## Type system based on epistemic modal logic?

This is something I’ve been mulling over lately, and I’m curious to hear opinions on it and whether there’s any existing research (I couldn’t find any).

Since type systems based on linear logic are receiving more attention lately in Rust and the forthcoming linear types extension for Haskell, I was looking around at different logics to see if they would make a useful basis for type system features in a programming language. I was aware of modal logics, but hadn’t really looked into them since I read From Löb’s Theorem to Spreadsheets a few years ago.

I came across epistemic modal logic, a logic for reasoning about knowledge. That struck me as potentially very useful for distributed data stores, in which different agents (servers) know different things (have different data), and also know things about the things that they and other agents know.

For instance, if a client asks a server for some data, the server may be aware that it doesn’t have the data in question, by the “negative introspection axiom”, ¬Kiφ ⇒ Ki¬Kiφ, if an agent (i) does not know (¬Ki) some fact (φ), then that agent knows (Ki) that it does not know the fact (¬Kiφ). However, it may know that some other agent does know the fact, and can go and fetch it accordingly, or arrange for the other agent to send it directly to the client.

This could incorporate other modalities such as possibility (◊), necessity (□), “everyone knows” (E), “common knowledge” (C), “distributed knowledge” (D). Just brainstorming, I feel like a type system based on these ideas might be able to enforce things like:

• You can only make a synchronous request for some data from a server if that server necessarily has the data and can therefore respond immediately. Pseudocode:

syncRequest (fact : FactID, server : ServerID) : Fact
requires necessarily (server knows fact)
• After you send some data to a server, you know that it possibly knows the data and that you can ask for it asynchronously.

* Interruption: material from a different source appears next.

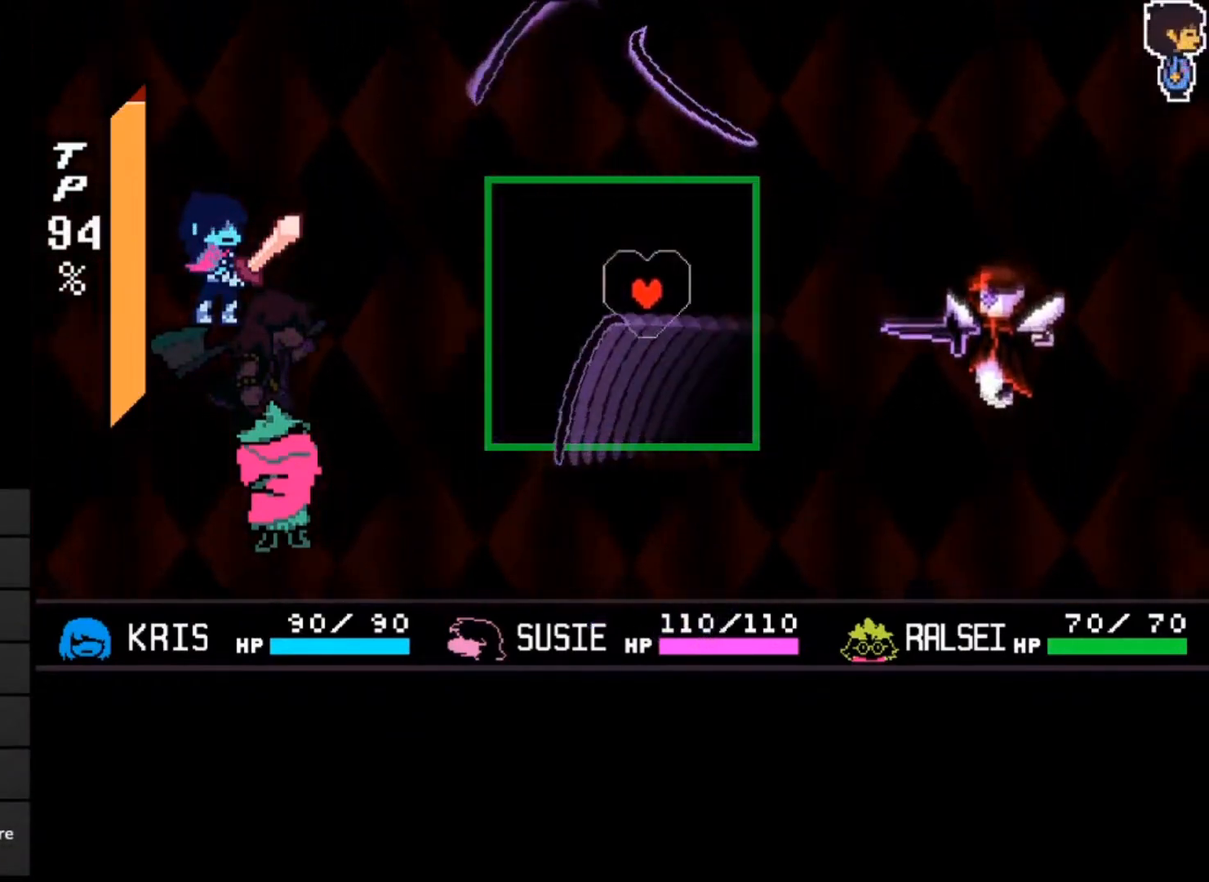
{"keys": [], "events": [[200, "left", "down"], [433, "left", "up"]]}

send (fact : FactID, server : ServerID) : ()
ensures possibly (server knows fact)
• Any part of a message (metadata or data) can be lost, and the server can recover or negotiate repair to achieve eventual consistency. (I’m envisioning a sort of Erlang-style “fire and forget” message passing system, for example over UDP.)

• Constraints on server & client knowledge to express tradeoffs between consistency and availability.

I’m just riffing informally here. Let me know your thoughts, or if you can point me to any resources. :)

## Comment viewing options

### Solid idea

I think this is a good idea. Looks like the more-or-less predictable next step in type theory. I.e., lots of it was about 'propositional' interpretations, then came the quantifiers, it seems reasonable to expect that the following ideas will come from modal logic.

### Here is the basic challenge

Epistemic modal logic is most useful in military applications, where Java rules. Think drones communicating without communicating (e.g. due to signal jamming preventing direct communication and instead relying on pre-defined inference rules to communicate). Good luck.

### Temporal modalities too.

My feeling is that for any useful distributed systems work, you'd need both knowledge and temporal logic operators. Since achieving simultaneous coordination or common knowledge is impossible, the type system should be able to allow the notion of eventual common knowledge.
That is you should be able to say that E(voted_yes) => ◊ Commit

### Time modalities are useful but not needed

From what I’ve been able to find in the literature, you can arrive at eventual common knowledge without an explicit notion of time if you have a protocol for public announcement. Coordination within a fixed time bound is impossible, but in practice it looks like you can safely assume common knowledge if you have some reasonable restrictions that I’d been using anyway.

For instance, in my current implementation of these ideas, I have reliable asynchronous channels, so if a message is sent then it will eventually be received; authenticated agents, so you can trust their assertions; and monotonically growing sets of facts, so the assumption of common knowledge will never be contradicted.

The authentication bit has been interesting to work on. I’m making this system with the notion of trust and compromise built in, so you can express things like “I know that the private key for agent A was compromised a week ago, so invalidate all knowledge that was derived from the assumption that A was trustworthy since then, roll back all the reversible actions that were taken based on that knowledge, give me a list of all the irreversible actions, and tell me exactly which facts were potentially leaked”.